This article needs additional citations for verification. (February 2013) |
Liao River Liao He | |
---|---|
Native name | 辽河 |
Location | |
Country | China |
Province | Hebei, Inner Mongolia, Jilin, Liaoning |
Physical characteristics | |
Source | various sources of its tributaries |
Mouth | Liaodong Bay |
Length | 1,345 km (836 mi) |
Basin size | 232,000 km2 (90,000 sq mi) |
The Liao River (simplified Chinese: 辽河; traditional Chinese: 遼河; pinyin: Liáo Hé) is the principal river in southern Northeast China, and one of the seven main river systems in China.
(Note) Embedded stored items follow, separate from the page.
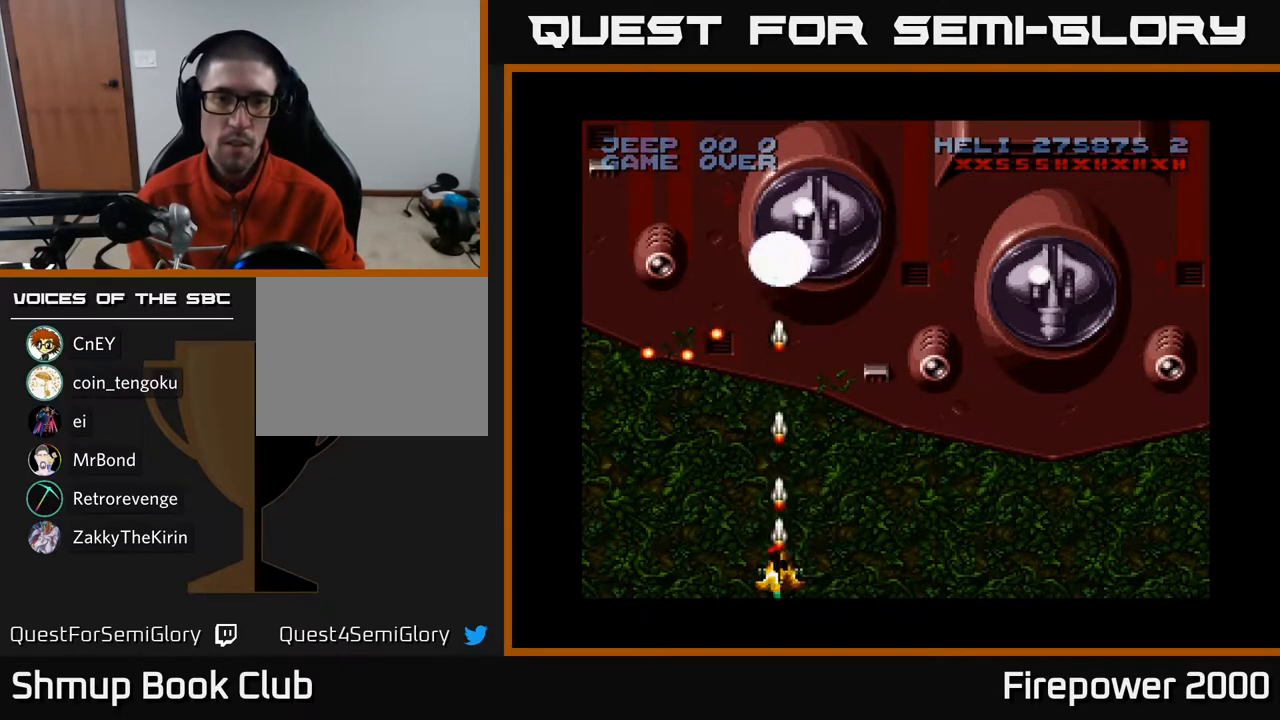
Gameplay with a controller (Xbox layout); each line is a JSON object with the inputs held at the frame after it. "events" lists button and stick changes between this image and that frame as [ms after this image, input, new state], when the widget could be followed in between.
{"buttons": ["A", "DPAD_UP"], "left_stick": "center", "right_stick": "center", "events": [[333, "DPAD_UP", "down"]]}
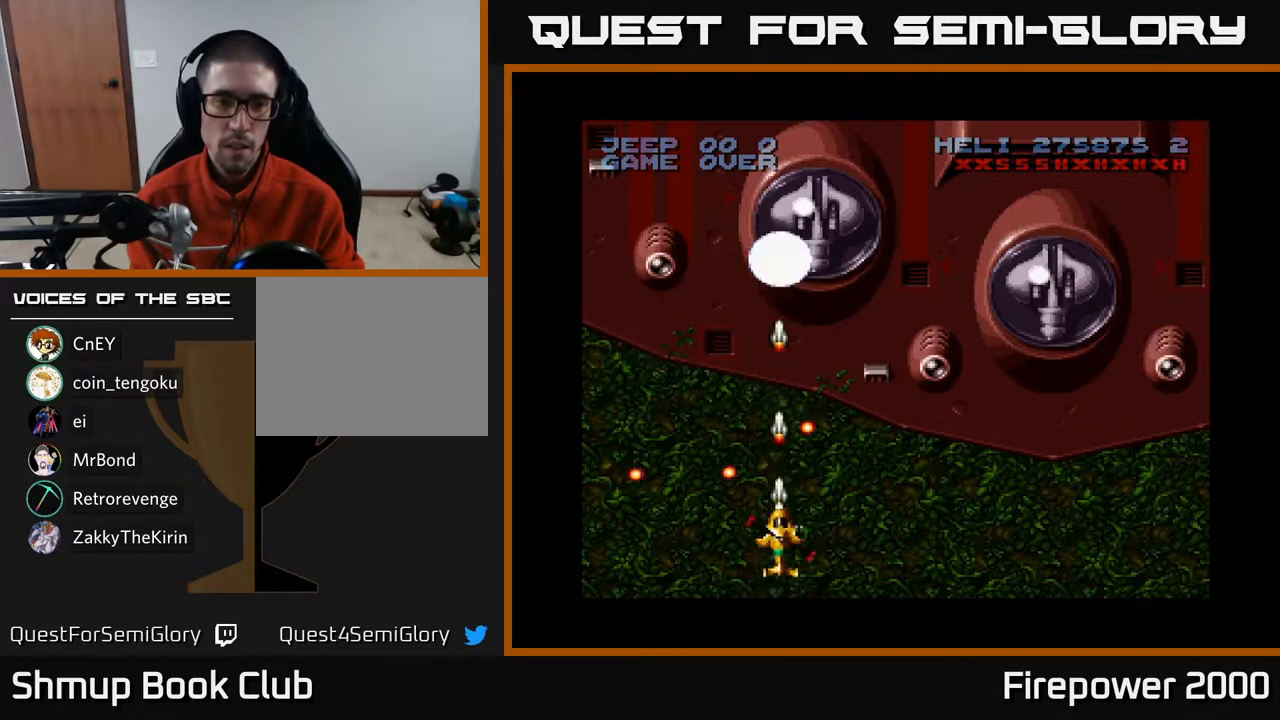
{"buttons": ["A"], "left_stick": "center", "right_stick": "center", "events": [[350, "DPAD_UP", "up"]]}
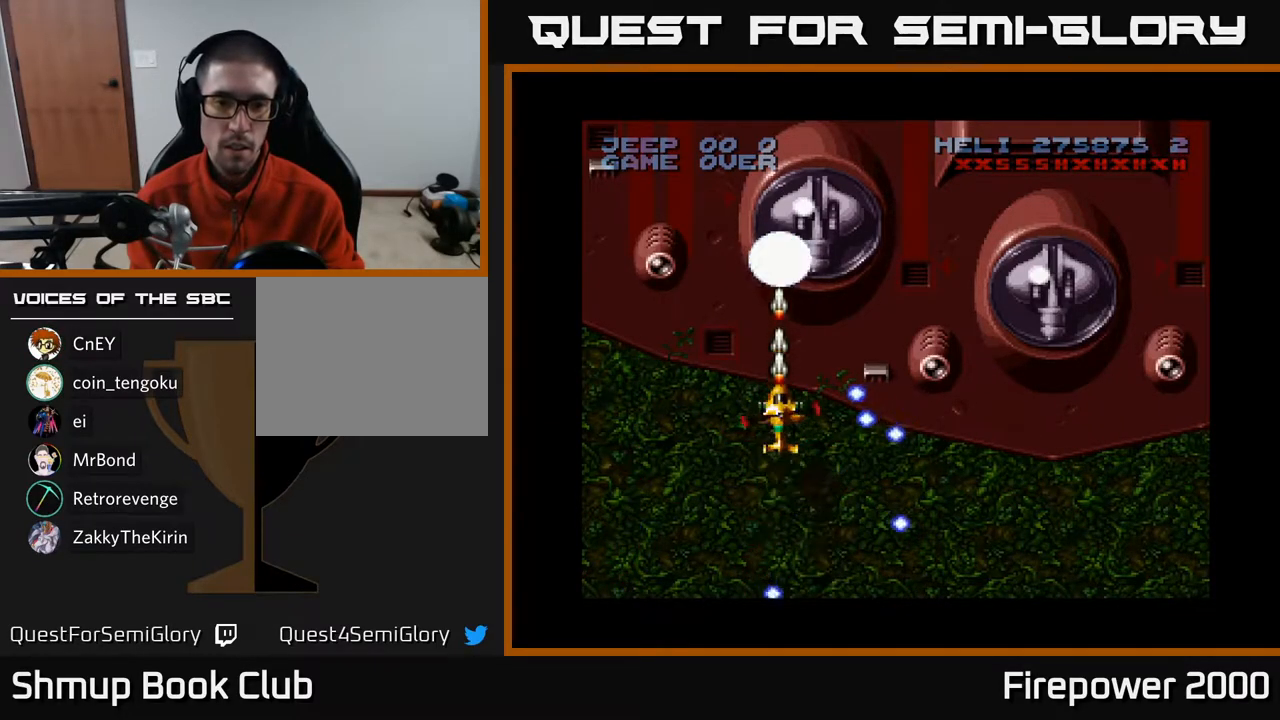
{"buttons": ["A"], "left_stick": "center", "right_stick": "center", "events": [[17, "DPAD_DOWN", "down"], [200, "DPAD_DOWN", "up"], [283, "DPAD_UP", "down"], [433, "DPAD_UP", "up"]]}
Its name is derived from the Liao region, a historical name for southern Manchuria, from which the Liaoning province, Liaodong Peninsula, and Liao dynasty also derive their names.[1] The river is also popularly known as the "mother river" in Northeast China.[2] Coursing 1,345 kilometres (836 mi) long, the Liao River system drains a catchment basin of over 232,000 square kilometres (90,000 sq mi), but its mean discharge is quite small at only about 500 cubic metres per second (18,000 cu ft/s), about one-twentieth that of the Pearl River. The Liao River has an exceedingly high sediment load because many parts of it flow through powdery loess.
The Liao River is also an important geographical landmark, as it divides the modern Liaoning province into two broad regions — Liaodong ("east of Liao") and Liaoxi ("west of Liao"). Historically, this demarcation though was not based on the river itself, but on a large wetland that once existed on the right (west) bank of the lower Liao River known as the Liao Mire (辽泽), which stretched east of the Yiwulü Mountain to the Liao River from Xinmin to Panshan.